While hospitals and non-profit groups are developing more programs for families, Susan Allen, co-ordinator of the Family Council at CAMH, points out that a long history of walled-in institutions and closed-door psychiatry has deterred the involvement of relatives and friends.

Privacy laws prevent families from receiving medical information without the patient's permission, leaving them short on knowledge about treatment and recovery. If patients are angry with relatives or friends for committing them against their will, there is often little effort to mend the relationship, Ms. Allen says. “Families I talk to will often say it's an upward battle for them to remain involved. And they really want to.”

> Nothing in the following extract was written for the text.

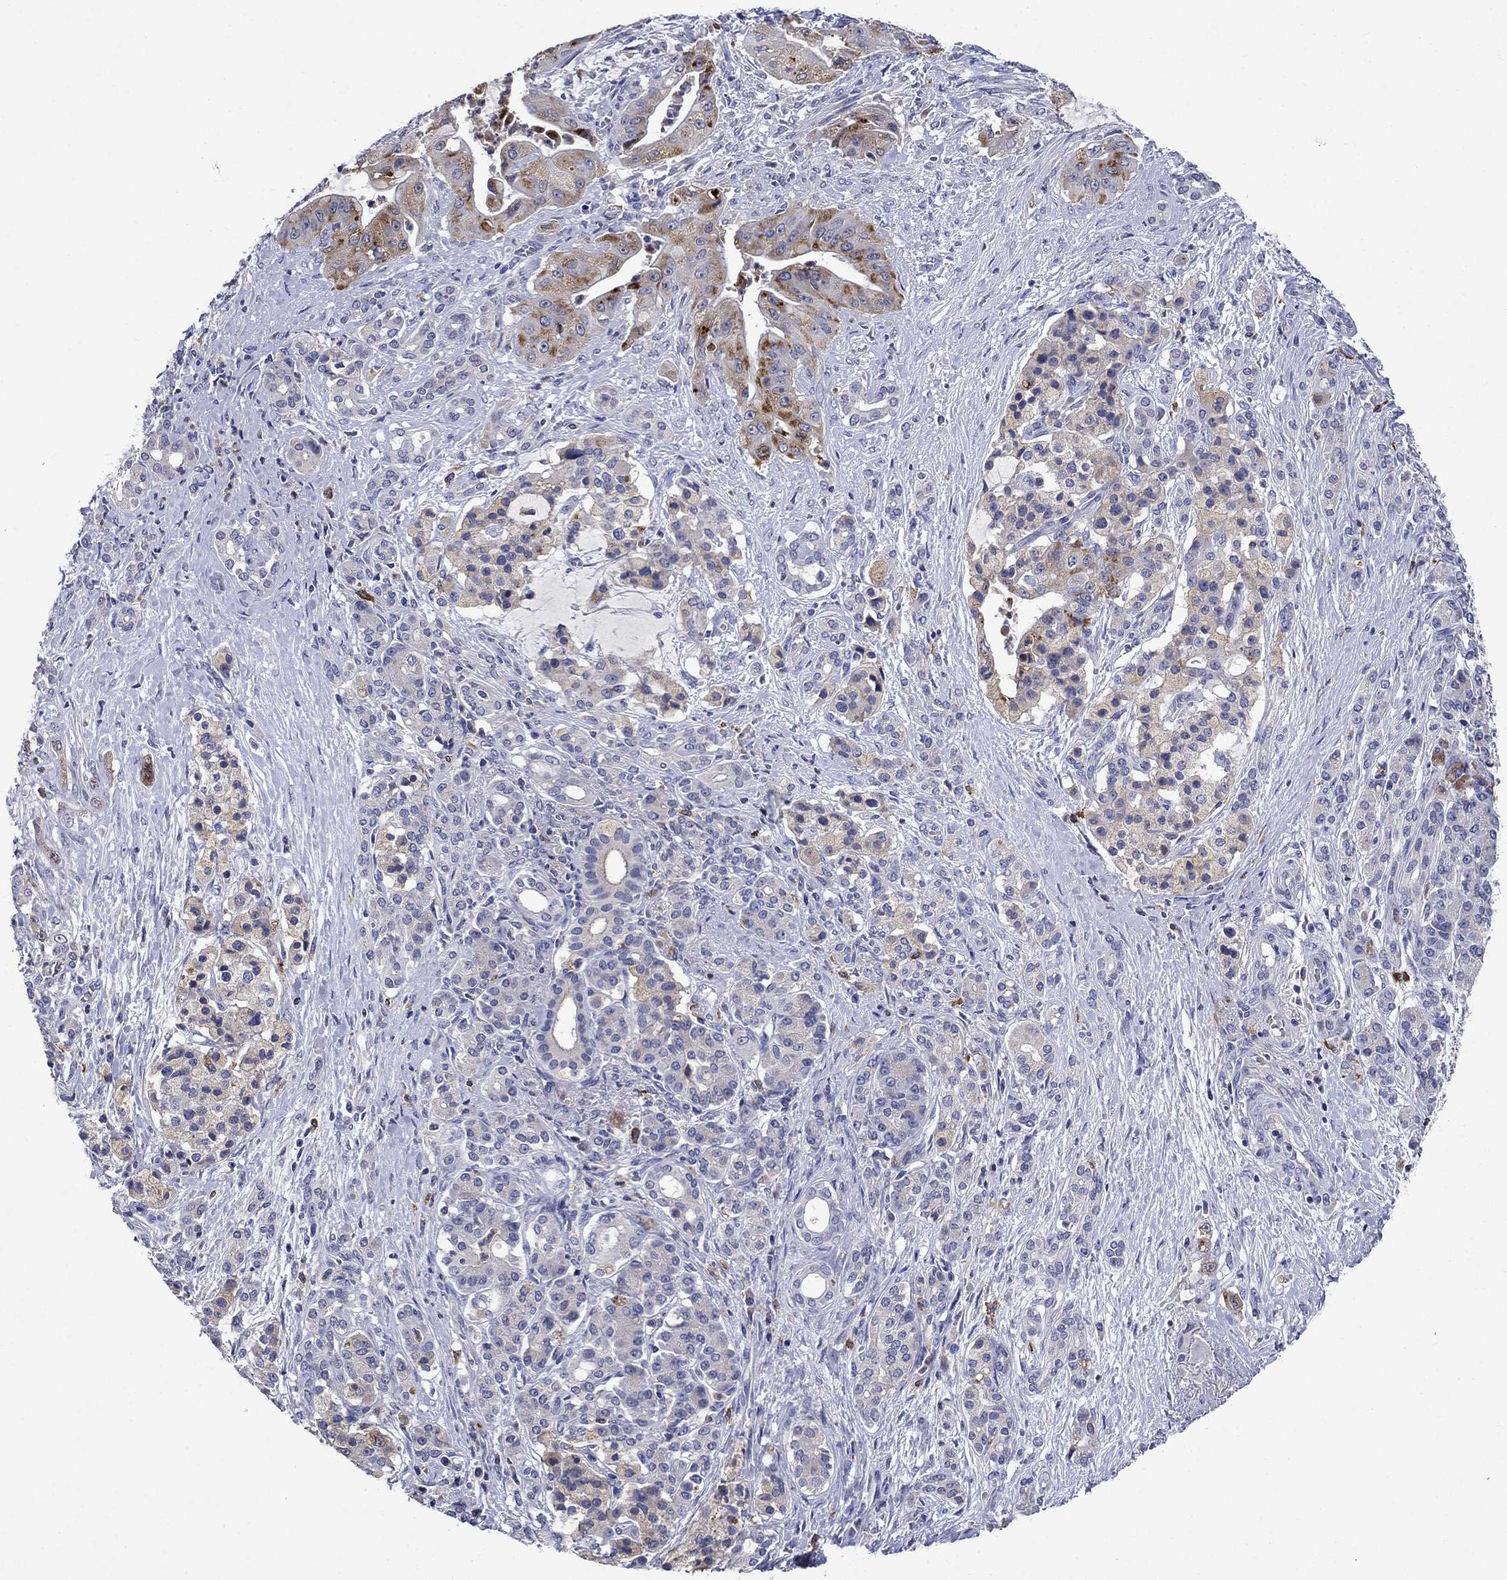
{"staining": {"intensity": "strong", "quantity": "<25%", "location": "cytoplasmic/membranous"}, "tissue": "pancreatic cancer", "cell_type": "Tumor cells", "image_type": "cancer", "snomed": [{"axis": "morphology", "description": "Normal tissue, NOS"}, {"axis": "morphology", "description": "Inflammation, NOS"}, {"axis": "morphology", "description": "Adenocarcinoma, NOS"}, {"axis": "topography", "description": "Pancreas"}], "caption": "Brown immunohistochemical staining in human adenocarcinoma (pancreatic) displays strong cytoplasmic/membranous positivity in about <25% of tumor cells.", "gene": "STAB2", "patient": {"sex": "male", "age": 57}}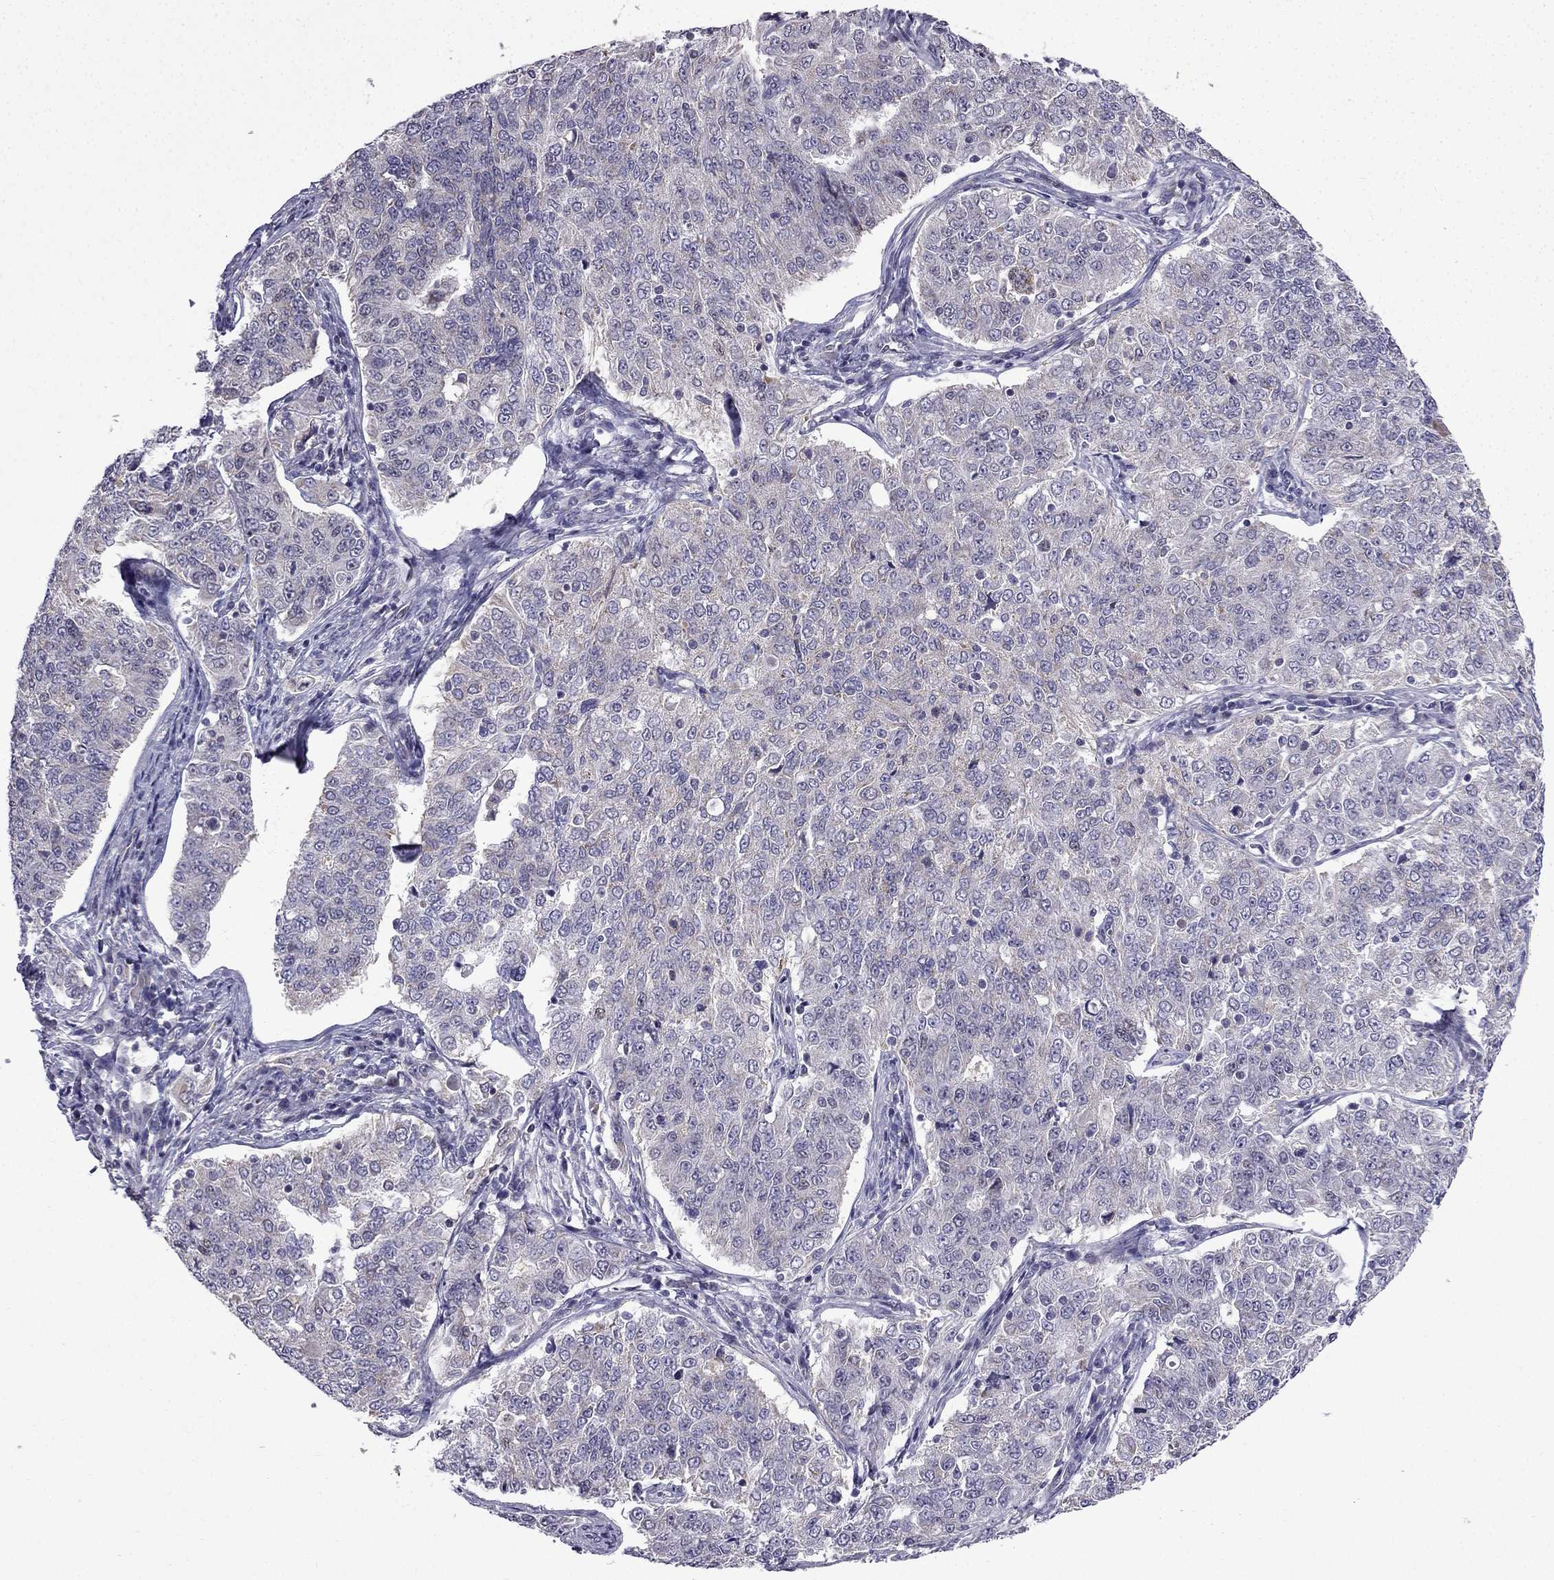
{"staining": {"intensity": "negative", "quantity": "none", "location": "none"}, "tissue": "endometrial cancer", "cell_type": "Tumor cells", "image_type": "cancer", "snomed": [{"axis": "morphology", "description": "Adenocarcinoma, NOS"}, {"axis": "topography", "description": "Endometrium"}], "caption": "This histopathology image is of endometrial cancer (adenocarcinoma) stained with immunohistochemistry (IHC) to label a protein in brown with the nuclei are counter-stained blue. There is no expression in tumor cells.", "gene": "SLC6A2", "patient": {"sex": "female", "age": 43}}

In Ms. Purdon's case, despite being a regular visitor, she was not informed when her nephew was discharged. On one occasion, she learned he'd left hospital only when she returned home from work to find him there. “I was really angry,” she says. “They dismissed me as a family member.”

At other times, visiting is just too hard for relatives, especially when the patient has been committed involuntarily. William Robinson, Ben's father, rarely visits his son any more – but not out of a lack of love. He spends long days watching out for Ben, tracking him when he disappears, taking him to the hospital when needed – a mentally draining responsibility.

His grief for his son is complicated by the fact that he also battles depression. Seeing his son in a state of psychosis “just ripped my heart out,” says Mr. Robinson, who incurred Ben's wrath by signing an order forcing him to take medication. “If they are angry with you as well, that makes it even more difficult.” Even though he knows his wife goes nearly every day, he feels guilty staying away. “Ben's been more willing to forgive me,” he says, “than I have been willing to forgive myself.”

Sometimes simply talking about the issue can move families past the reluctance to visit. This week, after Ben was admitted to CAMH while starting a new medication, his father showed up to sit with him. “I really liked him being there,” Ben says. “It made it a lot more bearable to get through the day.